▶ [WORK TO BE COMPLETED] Below are some records. Write out exactly their lines from the one with "indoor plant: present" through the one with "wall art: none", and leave the pictures behind.

▶ [DATA PROVIDED]
──────────────────────────────

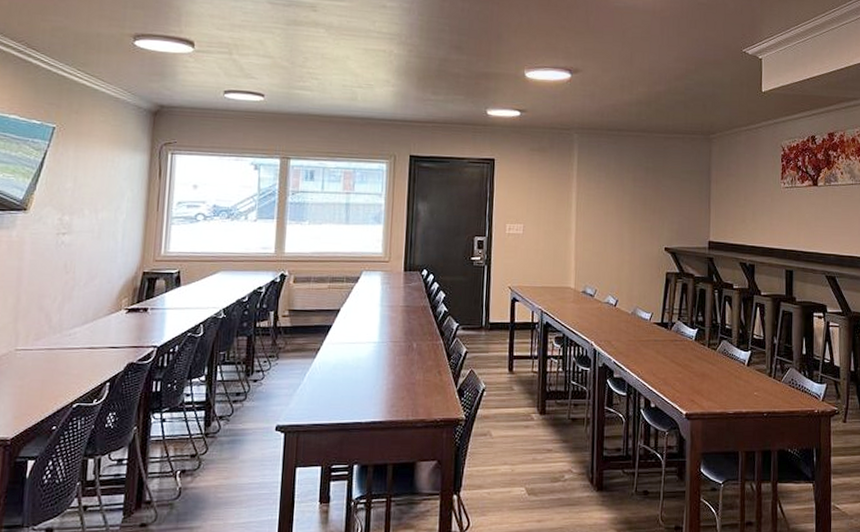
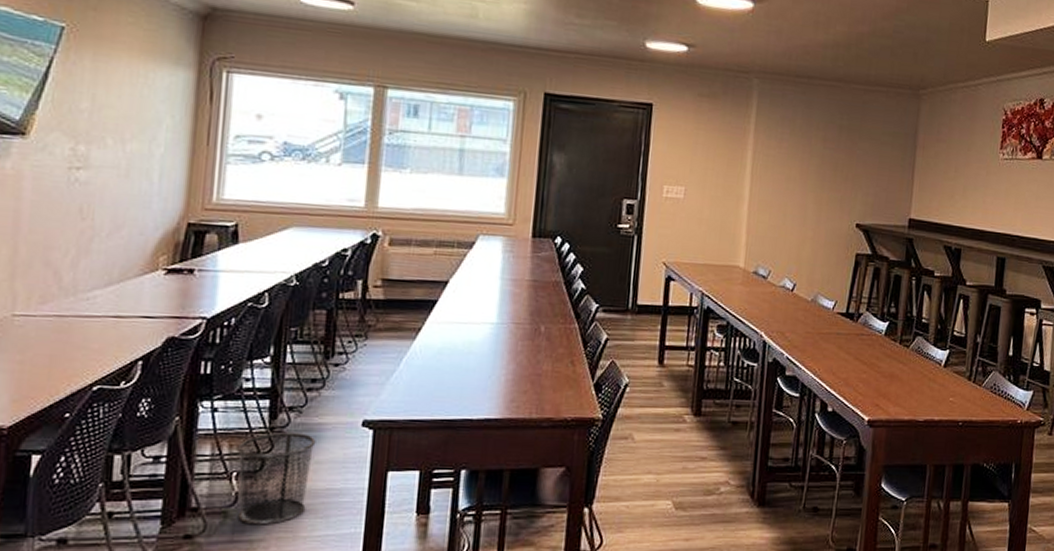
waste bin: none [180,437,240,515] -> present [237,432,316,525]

──────────────────────────────

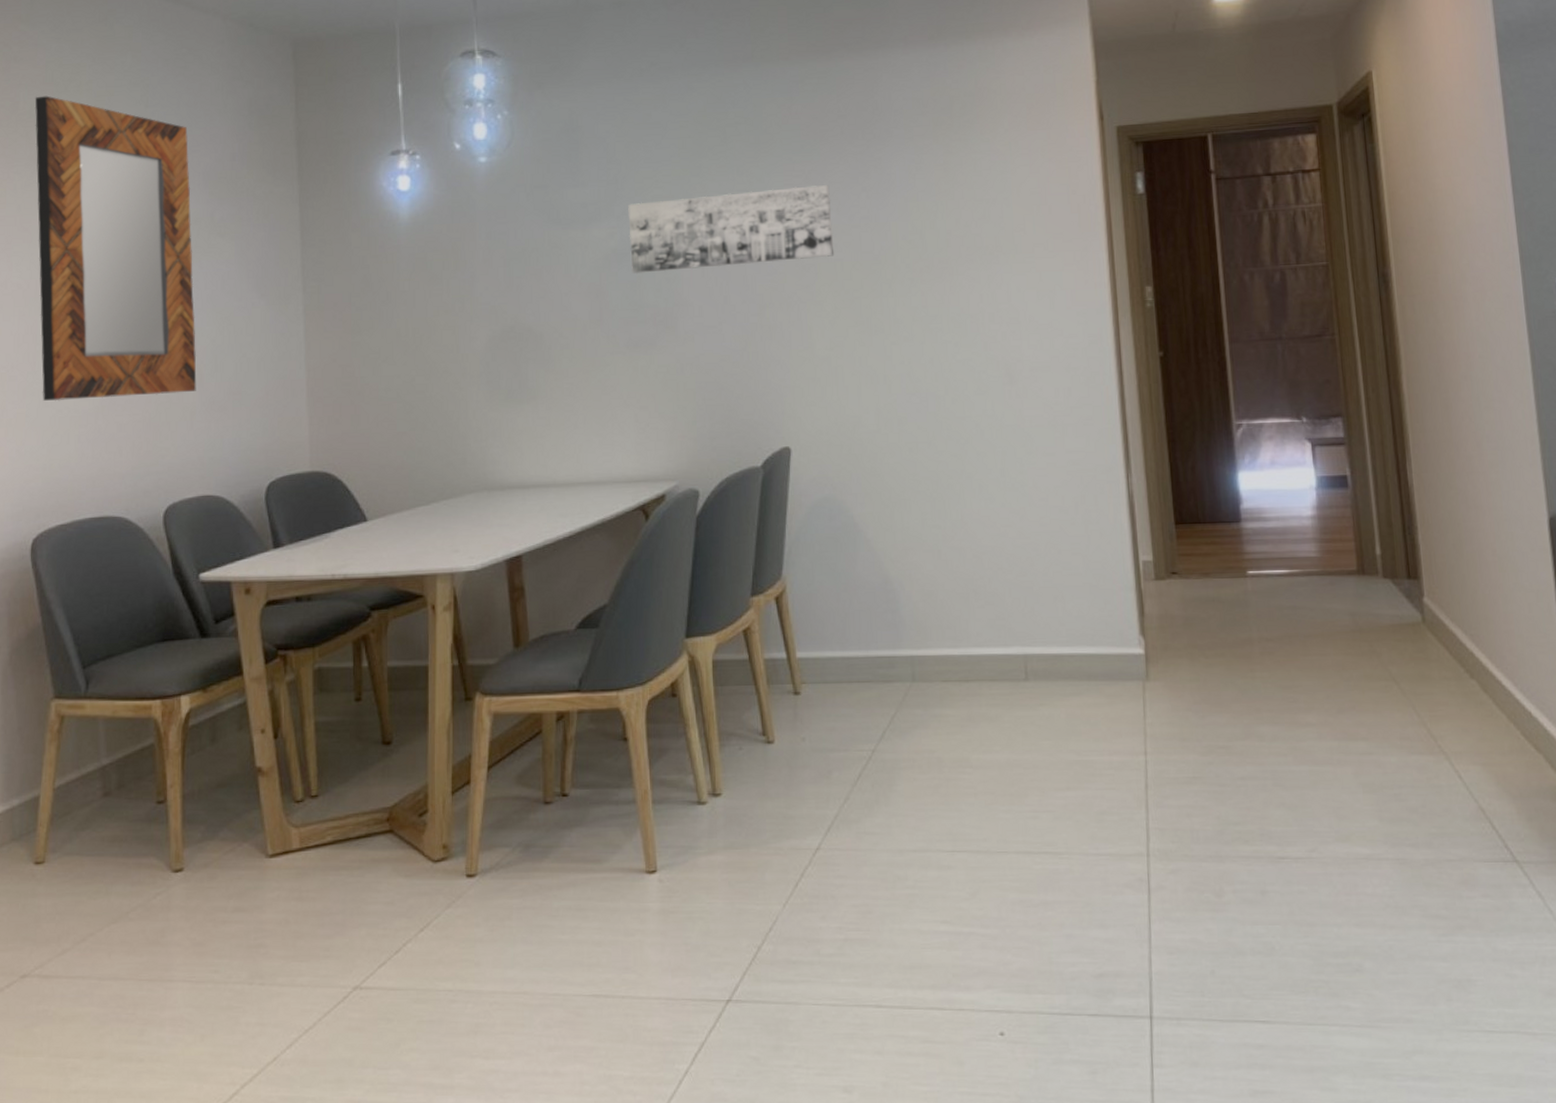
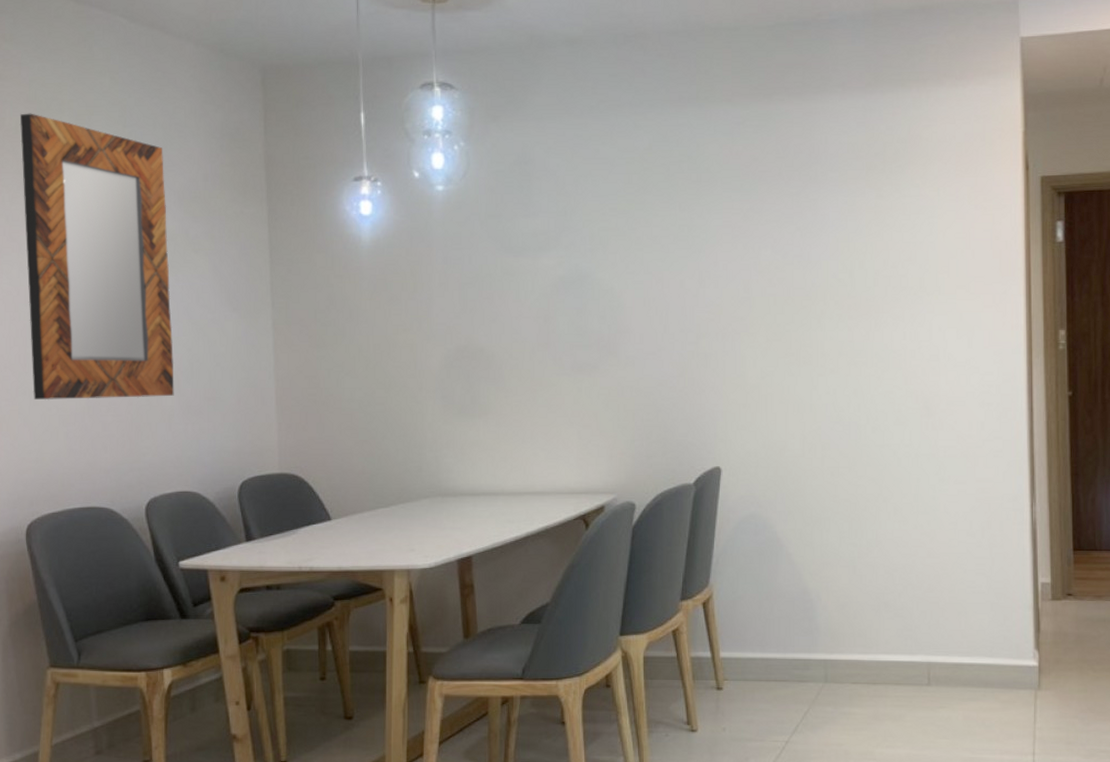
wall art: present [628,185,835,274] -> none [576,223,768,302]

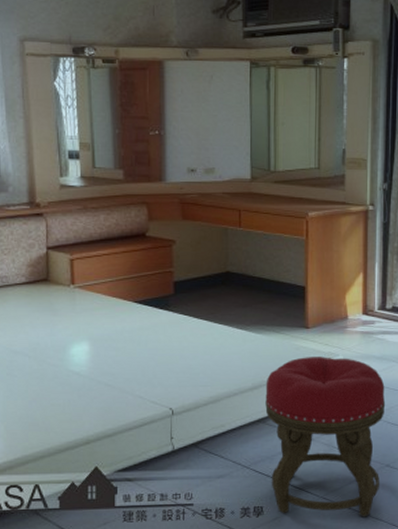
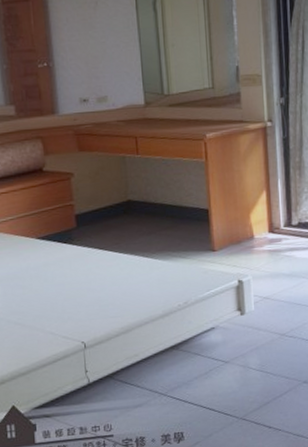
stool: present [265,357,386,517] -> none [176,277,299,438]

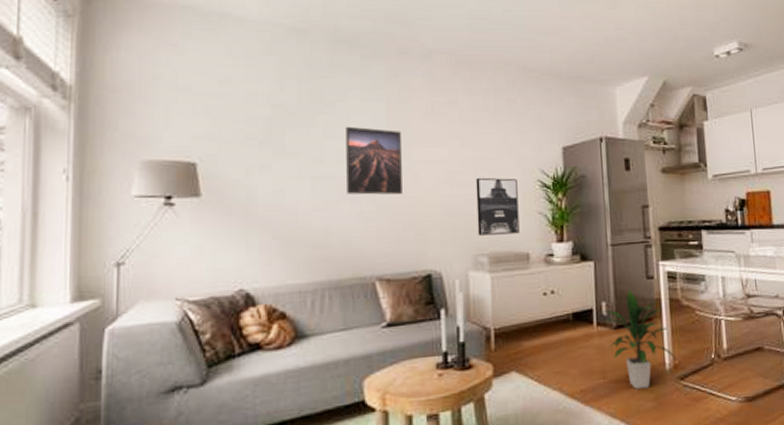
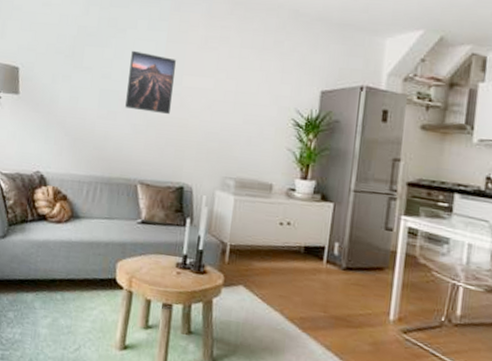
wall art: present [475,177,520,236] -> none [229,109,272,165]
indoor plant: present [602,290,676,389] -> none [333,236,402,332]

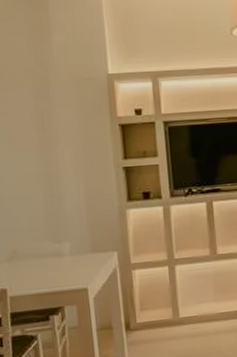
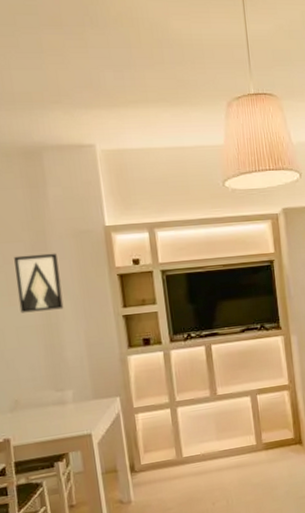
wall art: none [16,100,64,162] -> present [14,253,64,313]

──────────────────────────────

▶ [YOUR RESPONSE]
indoor plant: present [602,290,676,389] -> none [333,236,402,332]

wall art: none [16,100,64,162] -> present [14,253,64,313]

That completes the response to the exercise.